**Document passage**
===

Illustration for article titled Work Horse On Ice

Dig this day-in-the-life story about Gordie Howe from 1959. Written by the great W.C. Heinz for the Saturday Evening Post:

Skating onto the ice on this night, however, he had not scored in six games, although he had set up five goals with assists. For most of this game it appeared that he would be shut out again, for although the Red Wings went ahead, 1 to 0, in the first period, and led, 3 to 1, at the end of the second, his chances were few and marked by frustration.

In the third minute of the first period he rode Ed Shack, the Ranger rookie wing, off the puck in front of the New York net, but in doing so he overskated it. In the twelfth minute he knocked a high puck down just inside the Ranger blue line, stick-handled it around John Hanna, the Ranger defense man, shifted Gump Worsley, the Ranger goalie, with a fake to the right and then hit the other post with his shot.

"You have to accept those things," he said later. "A couple of years ago I had twenty-two posts by Christmas, and I think I still led the league in goals that year."

In the second minute of the second period his shot off Worsley's pads hit the post again. Six minutes later he stole the puck from Shack just inside the blue line, laid a pass on Ullman's stick, took the return fifteen feet out and was tripped by Bill Gadsby.

On the Red Wing power play he took a pass off the boards from Delvecchio, slapped a high shot from the side that Worsley picked out of the air as it was about to go into the upper left corner. At 19:25 of the period Worsley saved on him again, when the puck hit his right arm.

Through all of this, however, Howe was, as he always is, the workhorse of the Red Wings. He plays between thirty-five and forty minutes of every game, and is on the ice not only with his own line but every time the Red Wings, because of penalties, have a one-man advantage or are one man short. He brings to hockey the same long-striding, seemingly effortless grace that Joe DiMaggio brought to baseball, but each time he came off the ice the sweat was running off his nose and down his cheeks and settling in the creases in his neck.

===

**Source material**
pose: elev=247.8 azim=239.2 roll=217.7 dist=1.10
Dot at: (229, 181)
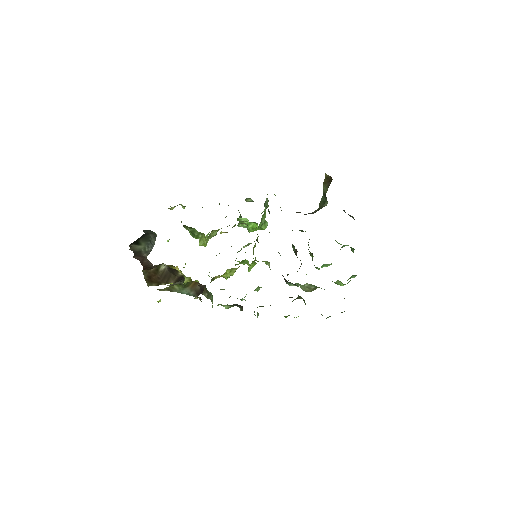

===

**What the task asks**
Print the Gordie Howe passage word for word, in full. The listing is material apart from the Gordie Howe passage.

**Finished answer**
Illustration for article titled Work Horse On Ice

Dig this day-in-the-life story about Gordie Howe from 1959. Written by the great W.C. Heinz for the Saturday Evening Post:

Skating onto the ice on this night, however, he had not scored in six games, although he had set up five goals with assists. For most of this game it appeared that he would be shut out again, for although the Red Wings went ahead, 1 to 0, in the first period, and led, 3 to 1, at the end of the second, his chances were few and marked by frustration.

In the third minute of the first period he rode Ed Shack, the Ranger rookie wing, off the puck in front of the New York net, but in doing so he overskated it. In the twelfth minute he knocked a high puck down just inside the Ranger blue line, stick-handled it around John Hanna, the Ranger defense man, shifted Gump Worsley, the Ranger goalie, with a fake to the right and then hit the other post with his shot.

"You have to accept those things," he said later. "A couple of years ago I had twenty-two posts by Christmas, and I think I still led the league in goals that year."

In the second minute of the second period his shot off Worsley's pads hit the post again. Six minutes later he stole the puck from Shack just inside the blue line, laid a pass on Ullman's stick, took the return fifteen feet out and was tripped by Bill Gadsby.

On the Red Wing power play he took a pass off the boards from Delvecchio, slapped a high shot from the side that Worsley picked out of the air as it was about to go into the upper left corner. At 19:25 of the period Worsley saved on him again, when the puck hit his right arm.

Through all of this, however, Howe was, as he always is, the workhorse of the Red Wings. He plays between thirty-five and forty minutes of every game, and is on the ice not only with his own line but every time the Red Wings, because of penalties, have a one-man advantage or are one man short. He brings to hockey the same long-striding, seemingly effortless grace that Joe DiMaggio brought to baseball, but each time he came off the ice the sweat was running off his nose and down his cheeks and settling in the creases in his neck.